Contrairement à une idée reçue, tous les Parkinsoniens ne tremblent pas et toutes les formes de tremblement ne correspondent pas à la maladie de Parkinson.
Très souvent le tremblement ne concerne qu'un seul côté du corps. Il peut n'arriver qu'après plusieurs années d'évolution de la maladie. Au cours de l'évolution, il concerne les deux côtés, mais il reste alors plus marqué du côté où il a débuté. C'est un tremblement de repos ; il apparaît lorsque la partie du corps concernée n'est pas en mouvement et, dans la plupart des cas, il cesse à l'initiation d'un mouvement volontaire (il peut cependant compliquer celui-ci). Lorsque le tremblement est important (plusieurs centimètres d'amplitude), le mouvement volontaire ne le fait pas disparaître totalement mais il en diminue l'intensité; il perturbe alors le mouvement, mais le cas est rare. Le tremblement disparaît généralement pendant le sommeil et réapparaît dès le réveil.
Le tremblement est plus fréquent à l'extrémité des membres et concerne généralement les membres supérieurs, le plus souvent, il s'agit de la main et du poignet, mais il peut ne concerner, par exemple, qu'un seul doigt. Lorsqu'il concerne les membres inférieurs, il se concentre généralement sur le pied. Il peut parfois atteindre la région buccale (langue, lèvres), mais pas la tête (le tremblement de la tête est une forme de tremblement essentiel). Le tremblement est relativement régulier et plutôt ample dans la plupart des cas.

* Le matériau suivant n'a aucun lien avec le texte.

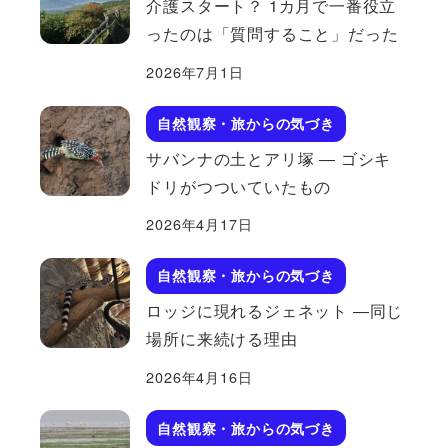
介護スタート？ 1カ月で一番役立
ったのは「質問すること」だった
2026年7月1日
自然観察・旅からの気づき
サバンナの土とアリ塚 ― ゴシキ
ドリがつついていたもの
2026年4月17日
自然観察・旅からの気づき
ロッジに現れるジェネット ―同じ
場所に来続ける理由
2026年4月16日
自然観察・旅からの気づき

De même que l'akinésie, le tremblement parkinsonien est étroitement corrélé à l'état émotionnel. Une situation de stress, une émotion forte peut l'aggraver considérablement. Le Pr. Pollak, dans son livre sur la maladie de Parkinson, rapporte le cas d'un patient ayant tremblé fortement pendant une demi-heure à l'occasion d'émotions fortes quelques années avant l'apparition des symptômes (il s'agissait peut-être d'une manifestation très précoce de la maladie). Inversement, dans une situation de confort et de sécurité, le tremblement peut être nettement diminué.
La gêne provoquée par le tremblement est extrêmement variable. Certaines personnes, pourtant affectées d'un tremblement important, le ressentent peu et le trouvent d'autant moins gênant qu'il cesse lorsqu'elles veulent bricoler, écrire, etc. D'autres personnes, pourtant affectées d'un tremblement plus faible, ressentent une fébrilité intérieure très désagréable. L'entourage, en revanche, trouve souvent le tremblement gênant.
Le tremblement est bien corrigé par les traitements mais peut réapparaître en situation d'émotion.